The solution A may further contain, for example, a salt, a cell growth factor, a cytokine, a chemokine, a hormone, a physiologically active peptide, or a pharmaceutical composition as necessary. Examples of the pharmaceutical composition include a therapeutic agent, preventive agent, inhibitor, antibacterial agent, or anti-inflammatory agent for diseases. Examples of the salt include sodium chloride, calcium chloride, sodium hydrogen carbonate, sodium acetate, sodium citrate, potassium chloride, sodium hydrogen phosphate, magnesium sulfate, sodium succinate and the like. One kind of salt may be contained, or two or more kinds of salts may be contained. Salt concentration containing solution of solution A is not particularly limited, for example, 1 × a 10 ^-6 M~2M, preferably 1 × 10 ^-4 M~1M, more preferably 1 × 10 ^-4 M to 0.05M.

  Next, the material that has not been used to form the coating layer A is removed. The removal can be performed by, for example, centrifugation or filtration. The removal by centrifugation can be performed, for example, by centrifuging in a state where the cells are dispersed in the solution A, and then removing the supernatant. Centrifugation conditions can be appropriately determined depending on the type of cells, the concentration of cells, and the composition of inclusions contained in the solution A.

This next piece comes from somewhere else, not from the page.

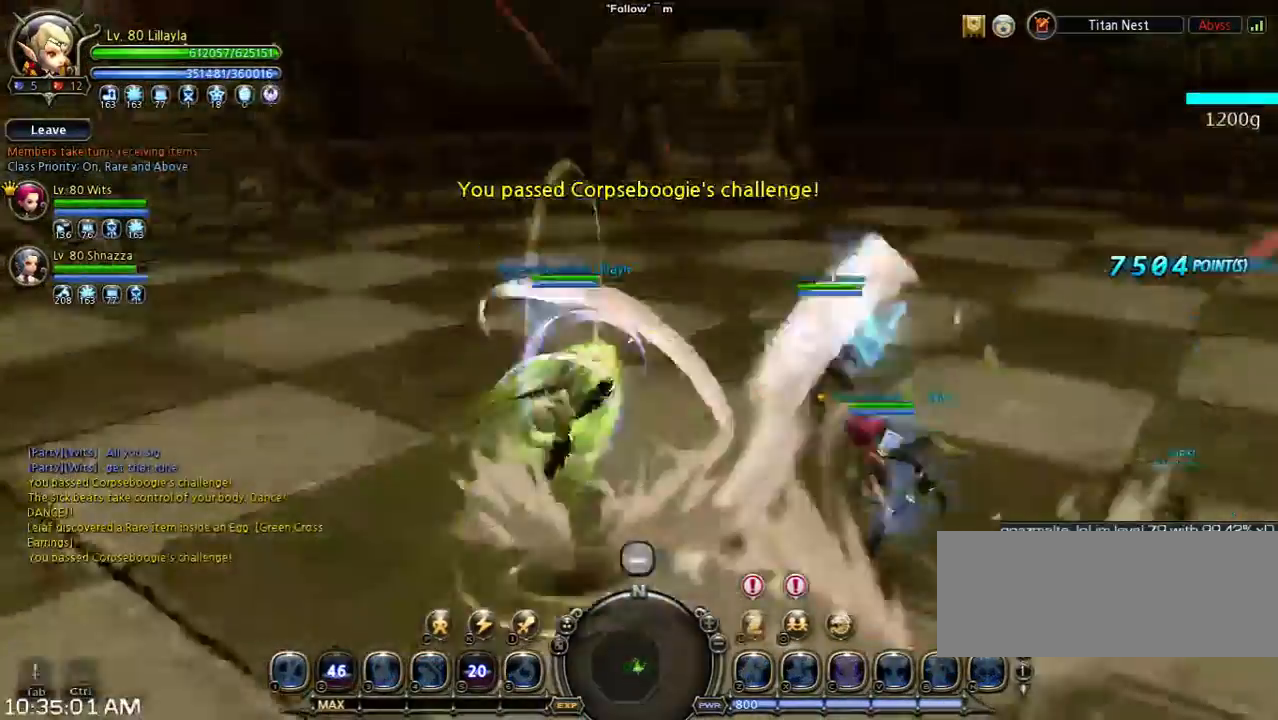
{"keys": ["w"], "events": [[67, "space", "up"]]}
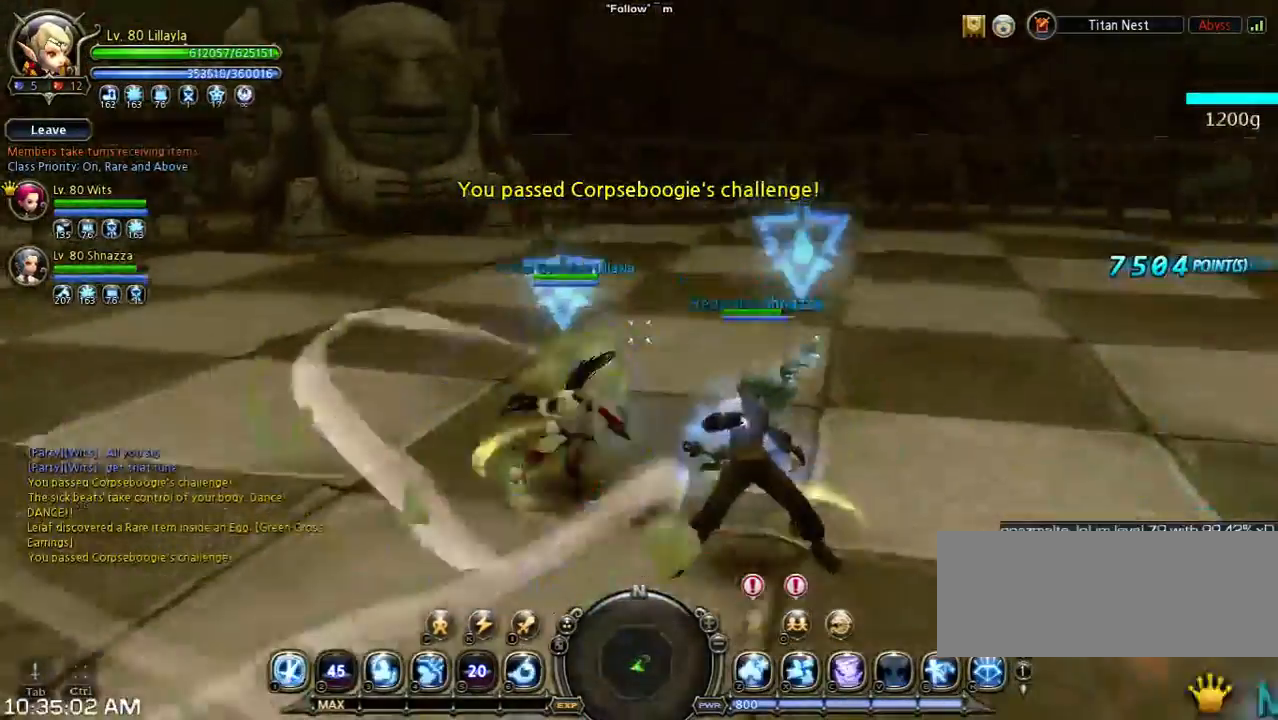
{"keys": ["s", "shift"], "events": [[100, "3", "down"], [333, "3", "up"], [333, "w", "up"], [400, "shift", "down"], [467, "s", "down"]]}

  In addition to the removal of the substance, it is preferable to perform a washing operation. Washing can be performed, for example, by centrifugation or filtration. Washing by centrifugation can be performed, for example, by adding a solvent to the cells from which the supernatant has been removed, and performing centrifugation and removal of the supernatant. The solvent used for washing is preferably the same as the solvent of the solution A.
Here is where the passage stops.